Wednesday, November 22, 2006

Holes

There are two glaring holes in NPR's Morning Edition and ATC coverage of the tragic assassination of Pierre Gemayel in Lebanon. The first is the refusal to bring up the possibility of his assassination being the direct or indirect work of Israeli or US covert operations. Any impartial coverage of the situation would have to at least bring this up given Israel's history of assassinations and covert operations in Lebanon and other countries, US rogue behavior, and the political benefits that the US and its allies have gained from this assassination (not to mention its obvious disadvantages to Syria and Hezbollah). NPR on the contrary repeats again and again the opinion that Syria was behind the assassination (which may or may not be true).

The other missing angle on this development is that a major reason the current Lebanese government is so weak and Lebanon so fractured is because of the US/Israeli assault on Lebanon this past summer (NPR politely calls it the war between Israel and Hezbollah). On Morning Edition Peter Kenyon has the gall to say, "...here in Lebanon, where arguably the closest thing to a success the White House has had in the Middle East is the pressure that forced Syria to withdraw its troops last year. If this government now falls and a pro-Syrian or dysfunctional national unity government takes its place some say that success would be badly tarnished." Tarnished? -- hey newsflash Peter, that "success" was killed and buried in this summer's preplanned military attack on Lebanon.

It is really sad that NPR can't offer its listeners full, complex, nuanced coverage on an issue such as this one, even if it means daring to question Israel and the supposed good intentions of US foreign policy.
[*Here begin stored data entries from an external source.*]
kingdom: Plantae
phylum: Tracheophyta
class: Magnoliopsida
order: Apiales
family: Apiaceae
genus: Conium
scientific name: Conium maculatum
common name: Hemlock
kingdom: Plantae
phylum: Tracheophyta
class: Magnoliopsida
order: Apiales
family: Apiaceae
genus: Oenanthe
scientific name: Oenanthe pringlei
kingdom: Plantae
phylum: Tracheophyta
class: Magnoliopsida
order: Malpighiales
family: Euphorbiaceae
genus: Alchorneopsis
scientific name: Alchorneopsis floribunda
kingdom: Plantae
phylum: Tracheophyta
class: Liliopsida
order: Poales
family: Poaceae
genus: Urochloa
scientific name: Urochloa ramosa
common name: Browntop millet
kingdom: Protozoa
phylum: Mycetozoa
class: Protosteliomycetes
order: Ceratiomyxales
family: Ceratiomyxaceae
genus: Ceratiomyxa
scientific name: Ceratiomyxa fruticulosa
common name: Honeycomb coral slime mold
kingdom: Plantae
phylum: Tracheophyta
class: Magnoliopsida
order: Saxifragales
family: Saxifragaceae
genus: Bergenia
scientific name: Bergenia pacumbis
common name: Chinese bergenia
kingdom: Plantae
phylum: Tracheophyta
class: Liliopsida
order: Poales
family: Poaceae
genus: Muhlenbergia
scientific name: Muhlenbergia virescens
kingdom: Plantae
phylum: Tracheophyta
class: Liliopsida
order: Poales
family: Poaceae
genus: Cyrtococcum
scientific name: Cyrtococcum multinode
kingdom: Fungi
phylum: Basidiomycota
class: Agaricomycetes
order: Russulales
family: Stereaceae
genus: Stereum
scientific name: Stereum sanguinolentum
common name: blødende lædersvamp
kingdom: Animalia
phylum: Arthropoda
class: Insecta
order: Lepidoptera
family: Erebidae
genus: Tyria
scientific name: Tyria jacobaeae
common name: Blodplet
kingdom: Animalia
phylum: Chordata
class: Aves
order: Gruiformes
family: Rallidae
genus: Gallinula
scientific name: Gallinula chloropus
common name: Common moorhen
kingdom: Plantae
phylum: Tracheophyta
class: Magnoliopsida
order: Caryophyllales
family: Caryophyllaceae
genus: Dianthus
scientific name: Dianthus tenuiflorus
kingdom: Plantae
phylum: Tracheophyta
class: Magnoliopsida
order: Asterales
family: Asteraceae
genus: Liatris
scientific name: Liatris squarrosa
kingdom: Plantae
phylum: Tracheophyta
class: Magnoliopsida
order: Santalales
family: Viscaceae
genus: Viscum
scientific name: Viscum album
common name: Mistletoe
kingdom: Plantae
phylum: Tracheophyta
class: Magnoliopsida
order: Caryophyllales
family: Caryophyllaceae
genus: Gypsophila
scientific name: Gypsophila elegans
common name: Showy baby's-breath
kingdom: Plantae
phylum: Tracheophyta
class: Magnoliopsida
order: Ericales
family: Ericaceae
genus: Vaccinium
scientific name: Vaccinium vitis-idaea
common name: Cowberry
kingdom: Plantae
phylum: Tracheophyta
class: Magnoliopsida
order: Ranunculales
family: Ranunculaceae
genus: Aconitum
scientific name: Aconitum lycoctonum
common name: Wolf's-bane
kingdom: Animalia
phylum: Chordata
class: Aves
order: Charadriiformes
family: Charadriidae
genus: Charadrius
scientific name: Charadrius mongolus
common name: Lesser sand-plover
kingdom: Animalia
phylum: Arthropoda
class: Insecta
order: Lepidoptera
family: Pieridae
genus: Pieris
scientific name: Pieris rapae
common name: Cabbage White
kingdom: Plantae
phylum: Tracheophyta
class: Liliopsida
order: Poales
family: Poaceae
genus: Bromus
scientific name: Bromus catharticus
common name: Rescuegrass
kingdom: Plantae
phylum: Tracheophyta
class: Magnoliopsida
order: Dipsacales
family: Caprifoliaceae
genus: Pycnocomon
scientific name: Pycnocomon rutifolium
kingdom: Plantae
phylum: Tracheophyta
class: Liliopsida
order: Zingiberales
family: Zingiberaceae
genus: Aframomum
P.S. A reader kindly pointed out the close coverage of the assassination offered on the Angry Arab blog -- take a look if you get a chance.

3 comments:

Anonymous said...

You may already know this, but the person to read on the assassination of Pierre Gemayel is As'ad AbuKhalil at his Angry Arab News Service blog.

He knows the Gemayel family personally, and has a long history with them. But you would never hear Asad on NPR, of course.

Anonymous said...

I agree - this coverage is pretty weak.

Mytwords said...

Thanks for the heads up on Angry Arab -- I'll add a link.